2. Ask: “Am I free to leave?” If the answer is yes, you may walk away calmly.
3. Say: “I do not consent to a search,” if agents request to search a bag, home, or car.
4. Do not open the door to agents who do not have a judicial warrant with a judge’s signature and correct address.
5. Do not sign any document without reviewing it with a lawyer.
Additional preparedness:
– Carry a simple card with your rights and a lawyer’s phone number.
– Set up a family plan so someone can pick up children if a caregiver is detained.
– Gather key documents if you have prior orders of removal or pending cases.
Legal help:
– Immediate contact with an immigration attorney is the best way to protect rights.
– The state increased funding for public defense programs for immigrants, but slots fill fast—call multiple organizations if necessary.
Community and employer steps:
– Employers can share neutral notices about rights without asking about anyone’s status.
– Schools, clinics, and places of worship can clarify who may enter sites and under what conditions.
– Community centers can host plain-language workshops on what to do if agents approach.
Ongoing legal battle and what’s next
Even as litigation continues, federal teams show no sign of backing away from interior operations. Bovino’s vow—“We’re here to stay. We’re not going anywhere.”—has become a guiding statement for Border Patrol units rotating through Sacramento and beyond.
What to expect:
– More court rulings later this year that could set clearer limits on roving patrols and who can be stopped near worksites and stores.
– Potential adjustments in federal tactics depending on judicial outcomes: more targeted arrests or closer coordination with federal prosecutors if restraints harden, or broader sweeps if restraints are lifted.
– Continued tension between federal enforcement aims (aided by H.R.1
’s $170 billion) and California’s sanctuary laws and court-ordered protections.
Where to find resources
For plain-language guidance and official updates, the California Attorney General’s Office maintains know-your-rights materials, legal contacts, and community resources here: California Attorney General’s immigration resources.
State officials say they will update these pages as court rulings and federal directives evolve.

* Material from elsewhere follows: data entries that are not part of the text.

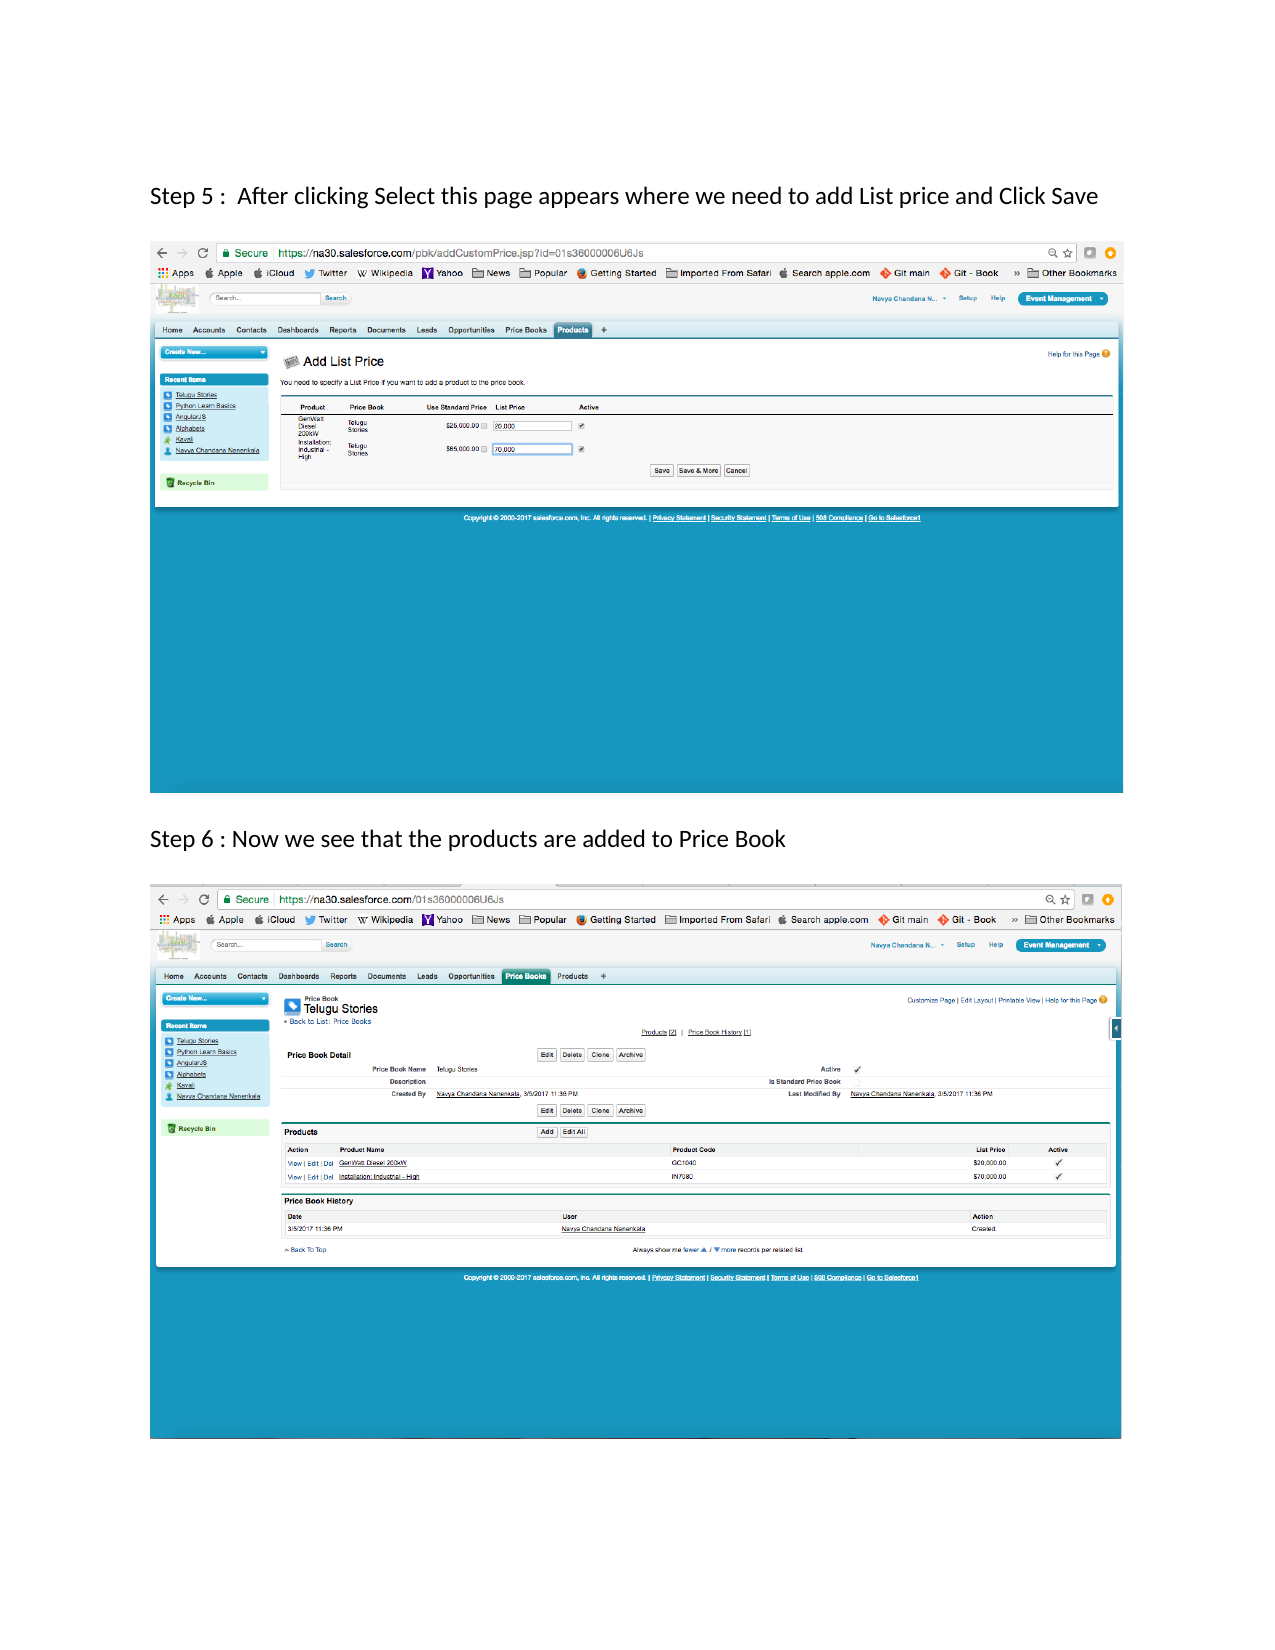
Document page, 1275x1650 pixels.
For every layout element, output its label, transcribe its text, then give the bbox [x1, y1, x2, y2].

text Step 5 : After clicking Select this page appears where we need to add List price and Click Save [150, 181, 1125, 211]
picture [150, 884, 1122, 1439]
picture [150, 241, 1124, 793]
text Step 6 : Now we see that the products are added to Price Book [150, 823, 1125, 854]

Community groups encourage sharing printed materials with family members who may lack steady internet access.
Summary of the situation
- Federal interior operations under Gregory Bovino’s El Centro sector have expanded into Sacramento and other interior parts of California, backed by new federal funding and White House enforcement priorities.
- Courts have issued injunctions limiting warrantless roving sweeps and requiring detailed documentation, but legal battles are ongoing across federal districts.

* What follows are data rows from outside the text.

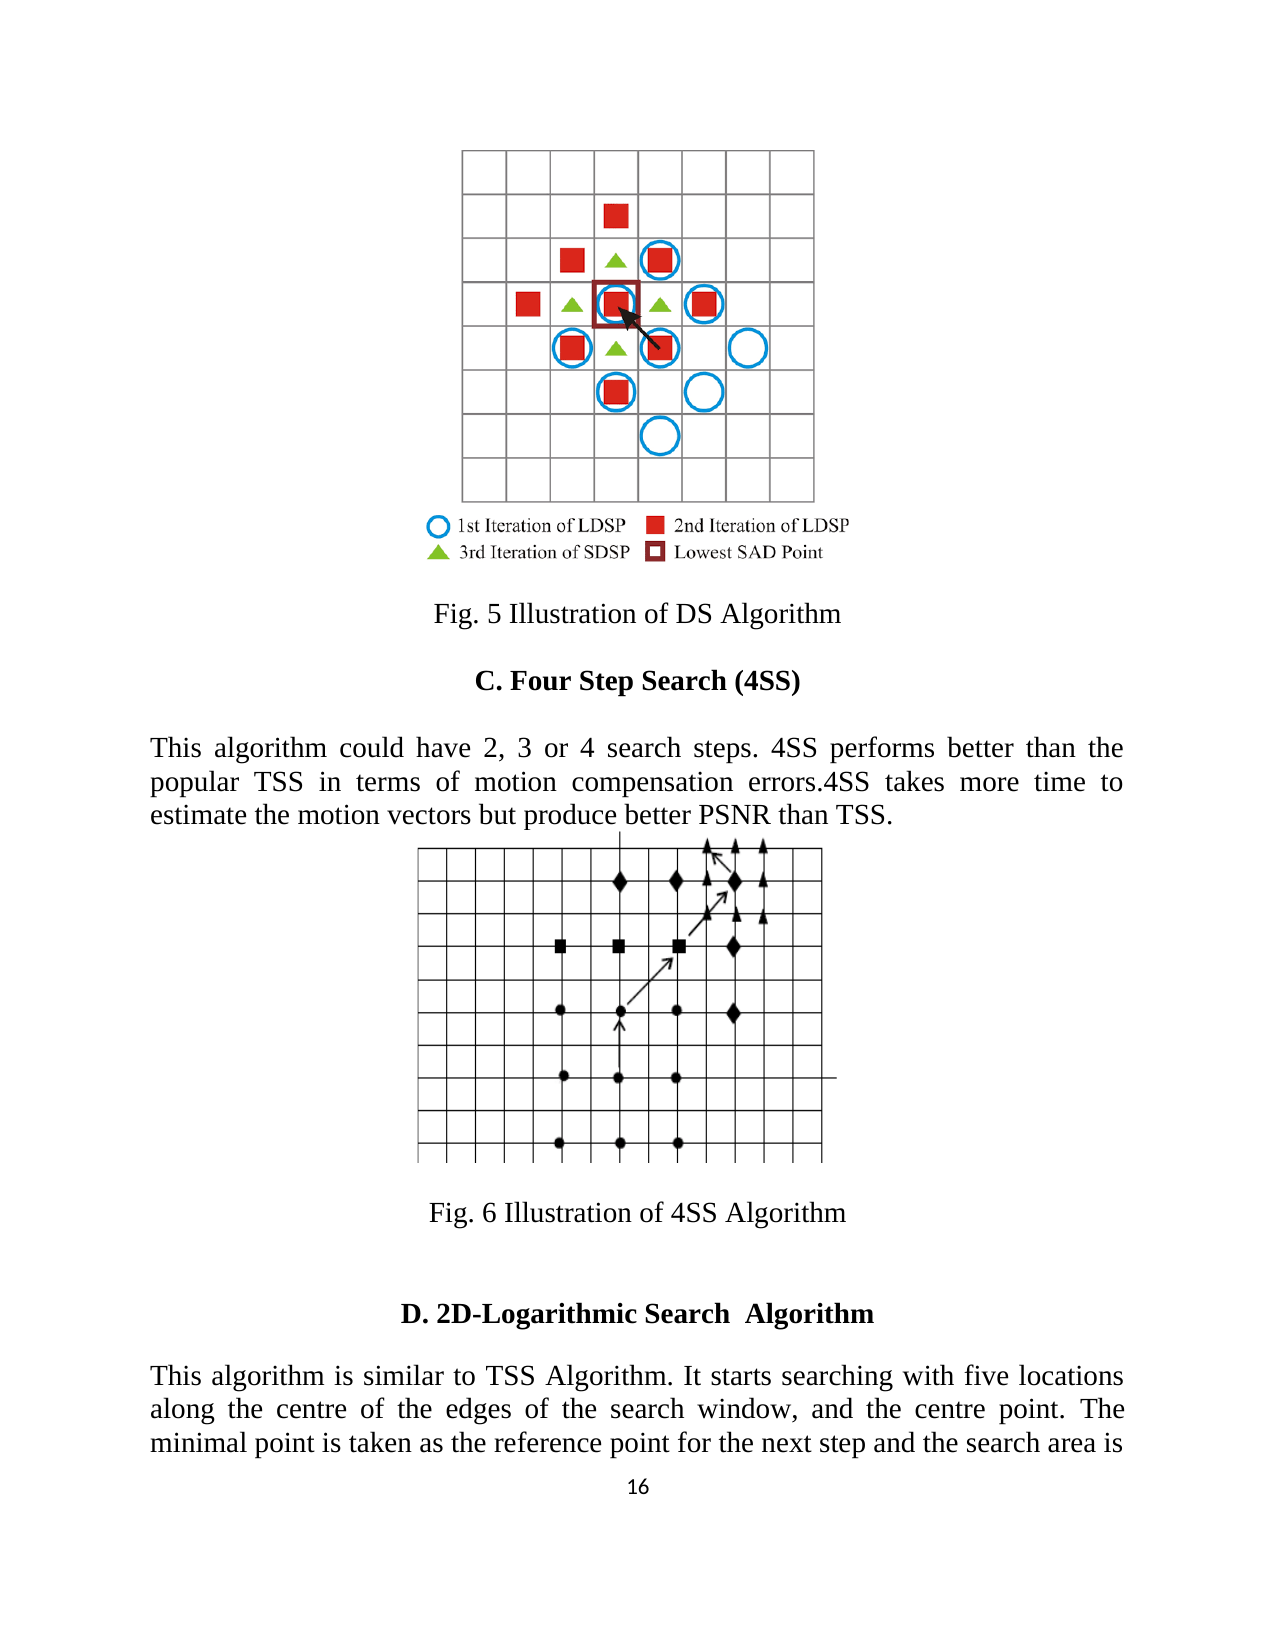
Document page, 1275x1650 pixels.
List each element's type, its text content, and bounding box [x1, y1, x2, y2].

text D. 2D-Logarithmic Search Algorithm [150, 1296, 1125, 1330]
text C. Four Step Search (4SS) [150, 663, 1125, 697]
text Fig. 6 Illustration of 4SS Algorithm [150, 1196, 1125, 1229]
picture [426, 150, 849, 563]
text Fig. 5 Illustration of DS Algorithm [150, 596, 1125, 629]
picture [430, 519, 447, 535]
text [150, 1358, 1125, 1458]
text This algorithm could have 2, 3 or 4 search steps. 4SS performs better than the popular TSS in terms of motion compensation errors.4SS takes more time to estimate the motion vectors but produce better PSNR than TSS. [150, 730, 1125, 831]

- The enforcement surge has produced significant human and economic impacts—disrupting families, workplaces, and community trust—while legal advocates press claims of constitutional and civil-rights violations.
- The months ahead will likely determine how broadly federal agents may operate in sanctuary states and how courts will enforce constitutional safeguards in the field.
This Article in a Nutshell
In July–August 2025, Border Patrol Chief Gregory Bovino expanded aggressive interior immigration enforcement into Sacramento, staging high-profile raids and conducting roving patrols at worksites and retail locations. The operations coincide with President Trump’s enforcement agenda and the passage of H.R.1 on July 7, 2025, which allocates over $170 billion to immigration enforcement. Civil-rights groups and state officials challenged the tactics; on August 1 a federal judge temporarily paused warrantless sweeps in the Central District and injunctions now require reasonable suspicion and detailed documentation of stops. The federal appeals court declined DHS’s bid to lift those restrictions. The surge has produced family separations, workforce disruptions, and strained legal services, while state leaders invoked SB 54 and filed lawsuits. With detention numbers and monitoring already high in California, the interplay of new funding, federal directives, and court rulings will determine how broadly interior operations proceed and whether constitutional protections are effectively enforced.